* Directions for this task *
Records appear below. Give all of them again, exactly.
========================
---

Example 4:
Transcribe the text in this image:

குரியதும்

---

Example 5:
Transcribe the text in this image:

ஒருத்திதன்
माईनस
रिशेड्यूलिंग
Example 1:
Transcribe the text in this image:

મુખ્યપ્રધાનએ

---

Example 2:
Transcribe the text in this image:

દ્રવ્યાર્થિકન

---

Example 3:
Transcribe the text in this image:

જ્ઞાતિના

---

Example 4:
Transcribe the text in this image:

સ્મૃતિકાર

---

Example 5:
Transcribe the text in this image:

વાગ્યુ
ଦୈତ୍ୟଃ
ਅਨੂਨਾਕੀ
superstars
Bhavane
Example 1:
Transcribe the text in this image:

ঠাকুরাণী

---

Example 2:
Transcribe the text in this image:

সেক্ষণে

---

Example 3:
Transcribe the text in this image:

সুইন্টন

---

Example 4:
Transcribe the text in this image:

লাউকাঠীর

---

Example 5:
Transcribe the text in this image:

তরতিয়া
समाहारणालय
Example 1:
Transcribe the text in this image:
========================
* Output *
---

Example 4:
Transcribe the text in this image:

குரியதும்

---

Example 5:
Transcribe the text in this image:

ஒருத்திதன்
माईनस
रिशेड्यूलिंग
Example 1:
Transcribe the text in this image:

મુખ્યપ્રધાનએ

---

Example 2:
Transcribe the text in this image:

દ્રવ્યાર્થિકન

---

Example 3:
Transcribe the text in this image:

જ્ઞાતિના

---

Example 4:
Transcribe the text in this image:

સ્મૃતિકાર

---

Example 5:
Transcribe the text in this image:

વાગ્યુ
ଦୈତ୍ୟଃ
ਅਨੂਨਾਕੀ
superstars
Bhavane
Example 1:
Transcribe the text in this image:

ঠাকুরাণী

---

Example 2:
Transcribe the text in this image:

সেক্ষণে

---

Example 3:
Transcribe the text in this image:

সুইন্টন

---

Example 4:
Transcribe the text in this image:

লাউকাঠীর

---

Example 5:
Transcribe the text in this image:

তরতিয়া
समाहारणालय
Example 1:
Transcribe the text in this image:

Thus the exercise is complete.